Plaintiff contends Item 1, request for $229.25 for filing fee for filing of jury fees should be stricken as this matter never proceeded to trial and the fee for jury fees is $150.00 not $229.25. (Motion, 6:12-16.)  Plaintiff further argues Item 4, deposition costs, should be stricken as the costs are unreasonable at $2,873.55. (Id., 6:18-19.) Plaintiff also contends court reporter fees, Item 11, should be stricken. (Id., 7-8:25-27,1-2.) Plaintiff states Item 16, Expert Fees, should be removed as Defendant never served an offer to compromise pursuant to Code of Civil Procedure section 998. (Id., 8:7-9.) Lastly, Plaintiff contends the costs for subpoenas of medical and other records, again Item 16, is excessive. (Id., 8:19-20.)

 

Defendant contends that Item 1 includes the jury fee and cost of electronic filing. (Ekpezu Decl., ¶ 5.) Second Defendant states the deposition costs cover the fact Plaintiff failed to appear four times, with Defendant taking a notice of non-appearance at one of these instances, and later taking Plaintiff’s deposition. (Id., ¶ 6.) Defendant states it was reasonably necessary to obtain transcripts of the depositions of Shaoli Xu, Max Rendon and Kenneth Tom. (Id.) Defendant states the court reporter fees are reasonably incurred for the hearings on Defendant’s summary judgment motion of August 21, 2023 and September 6, 2023. (Id., ¶ 7.)

 

Defendant argues the other costs include the subpoenas for records, which was a reasonable and necessary cost for litigating this case, as well as expert fees for an accident reconstruction expert to opine on the location of the accident in relation to Defendant’s property; Defendant states these fees are allowed under Code of Civil Procedure section 1038. (Id., ¶ 9.) Defendant provides invoices for charges as Exhibit A.

 

The Court finds that all of the requested costs are allowed under Code of Civil Procedure sections 1033.5, with the exception of the expert fees.  (Code Civ.
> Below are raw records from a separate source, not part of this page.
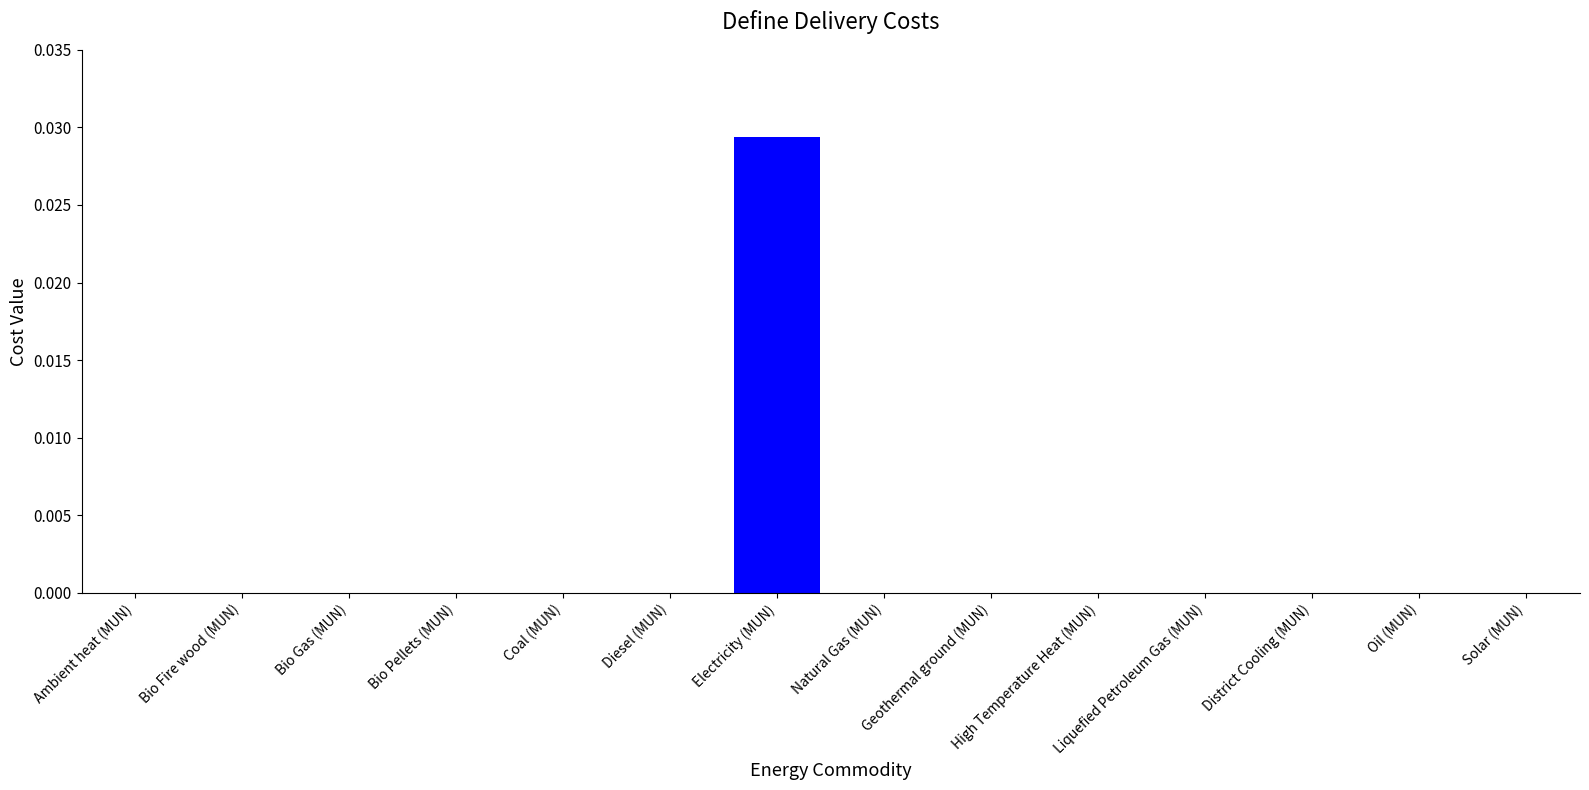

At which category does the chart reach its peak across all series?

Electricity (MUN)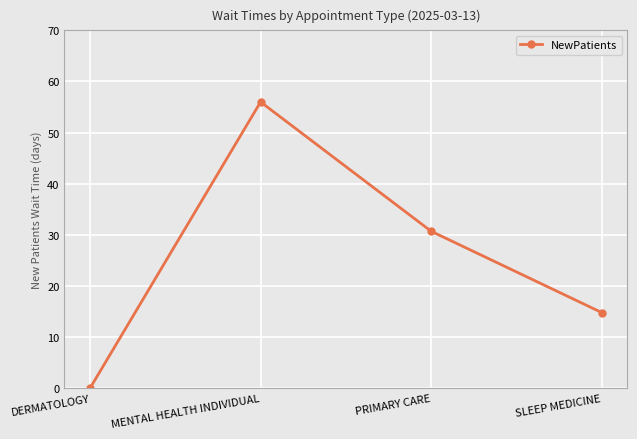

What is the sum of all values?

101.5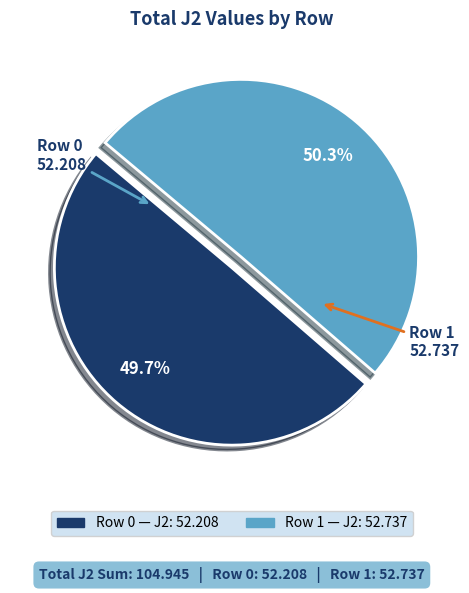

Is there any slice that represents more than half of the pie?

Yes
Proc., § 1033.5, subd. (b)(1).)  All other items are authorized by law, reasonable in amount, and reasonably necessary to the conduct of the litigation (rather than merely convenience or beneficial to its preparation). 

The Court awards costs to Defendant, as the prevailing party, in the amount of $7,052.96 (the requested amount of $18,569.96 minus the expert fees of $11,517.00)

 

Conclusion 

 

The Court DENIES Defendant’s motion to recover defense costs under Code of Civil Procedure section 1038.

 

The Court AWARDS Defendant costs under Code of Civil Procedure section 1033 and 1033.5 in the amount of $7,052.96.

 

Moving party is ordered to give notice.